Digital humanities


Maintained by: David J. Birnbaum (djbpitt@gmail.com) [Creative Commons BY-NC-SA 3.0 Unported License] Last modified: 2013-10-05T19:48:20+0000


Finding the characters in Shakespearean plays

The problem

You want to generate a list of characters in the three Shakespearean plays available at in the XML database running on Obdurodon. The output should be in HTML, and for each play it should give the title of the play followed by an alphabetized list of characters.

A simple solution

for $play in collection('/db/shakespeare/plays')//PLAY
return
    <div>
        <h2>{$play/TITLE/string()}</h2>
        <ul>{
            for $char in $play//PERSONA
            order by $char
            return
                <li>{$char/string()}</li>
        }</ul>
    </div>

The first line uses the collection() function to create a sequence of three <PLAY> elements, one for each of the three plays in the corpus, and it sets each of them in turn to the variable $play. For each of those three values, it returns an HTML <div> element, which contains the title of the play and the list of characters. The title of the play in the original XML is found in the <TITLE> child element of the root <PLAY> element, that is, at /PLAY/TITLE. Since we’ve set the variable $play equal to the <PLAY> element of each play, the path expression $play/TITLE retrieves the <TITLE> element of the play we’re looking at at the moment. We add /string() to the path expression to convert the <TITLE> element to its string value, so that we’ll be retrieving just the title text, without the start tag and end tag (which would be invalid in the HTML output).

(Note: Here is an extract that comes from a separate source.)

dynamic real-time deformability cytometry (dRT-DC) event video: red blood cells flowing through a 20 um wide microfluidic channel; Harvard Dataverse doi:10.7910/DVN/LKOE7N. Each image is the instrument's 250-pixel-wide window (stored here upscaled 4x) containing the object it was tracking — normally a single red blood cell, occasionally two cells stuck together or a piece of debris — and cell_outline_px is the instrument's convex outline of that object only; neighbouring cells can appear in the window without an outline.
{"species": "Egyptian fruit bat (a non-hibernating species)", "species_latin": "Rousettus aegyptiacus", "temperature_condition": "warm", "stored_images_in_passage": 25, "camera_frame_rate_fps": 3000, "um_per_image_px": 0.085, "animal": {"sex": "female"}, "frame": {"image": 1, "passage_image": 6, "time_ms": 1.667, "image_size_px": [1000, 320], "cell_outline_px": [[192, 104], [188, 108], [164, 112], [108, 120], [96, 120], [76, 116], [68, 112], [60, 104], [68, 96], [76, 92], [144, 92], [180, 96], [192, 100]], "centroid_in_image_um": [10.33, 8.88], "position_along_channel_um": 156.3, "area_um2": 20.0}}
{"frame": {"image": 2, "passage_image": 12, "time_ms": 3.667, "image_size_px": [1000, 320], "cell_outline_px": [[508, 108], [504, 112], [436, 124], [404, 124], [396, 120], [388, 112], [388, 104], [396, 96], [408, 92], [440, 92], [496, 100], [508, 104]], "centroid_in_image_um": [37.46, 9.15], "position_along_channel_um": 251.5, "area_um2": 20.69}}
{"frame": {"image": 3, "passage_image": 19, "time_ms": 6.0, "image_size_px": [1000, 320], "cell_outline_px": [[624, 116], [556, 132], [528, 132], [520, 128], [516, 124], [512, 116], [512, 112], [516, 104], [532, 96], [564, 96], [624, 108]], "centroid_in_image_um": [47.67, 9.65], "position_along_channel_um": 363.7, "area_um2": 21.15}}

After we output the title, we create an unordered list to hold the cast of characters. We put another FLWOR expression inside the <ul> tags, and we have to wrap the FLWOR in curly braces, so that the expression will be interpreted as XQuery (otherwise we would output the literal FLWOR expression, rather than the result of evaluating it; try removing the curly braces and running the XQuery to see the difference). Since the variable $play is still equal to the play that is of interest to us at the moment, we look on its descendant axis and retrieve all of the characters, which are encoded as <PERSONA> elements. We sort those alphabetically with an order by statement and then return each one, wrapped in <li> tags. Since we want the value of the <PERSONA> element inserted into our output, and not the literal characters $char/string(), we wrap the XQuery inside the <li> tags in curly braces. As above, curly braces shift from HTML mode (where the text between tags is output literally) to XQuery mode (where it’s interpreted, that is, where the output is the result of evaluating the expression, rather than the literal expression itself).

Enchancements

Alphabetizing the casts

Alphabetic sorting in XQuery orders all upper-case letters before all lower-case letters, so that, in the case of Hamlet, GUILDENSTERN sorts before Ghost of Hamlet's Father because upper-case U sorts before lower-case h. We can make the sort case-insensitive, the way humans expect, by using the lower-case() function inside the order by statement:

order by lower-case($char)

We still output the original form; we convert it behind the scenes to lower case for sorting, but we don’t output that converted version.

Alphabetizing the plays

We can add an order by statement to the external FLWOR, the one that collects the three plays, and we can sort those in a case-insensitive way by title. That requires us to write the same XPath expression ($play/TITLE) twice, though, once for sorting and once for output:

for $play in collection('/db/shakespeare/plays')//PLAY
order by lower-case($play/TITLE)
return
    <div>
        <h2>{$play/TITLE/string()}</h2>

We can avoid this duplication by setting the title equal to a variable and then using the variable twice, once to sort and once for output:

for $play in collection('/db/shakespeare/plays')//PLAY
let $title := $play/TITLE
order by lower-case($title)
return
    <div>
        <h2>{$title/string()}</h2>

Note that the assignment of a value to a variable requires a colon followed by an equal sign (:=):

let $title := $play/TITLE

The final version is:

for $play in collection('/db/shakespeare/plays')//PLAY
let $title := $play/TITLE
order by lower-case($title)
return
    <div>
        <h2>{$title/string()}</h2>
        <ul>{
            for $char in $play//PERSONA
            order by lower-case($char)
            return
                <li>{$char/string()}</li>
        }</ul>
    </div>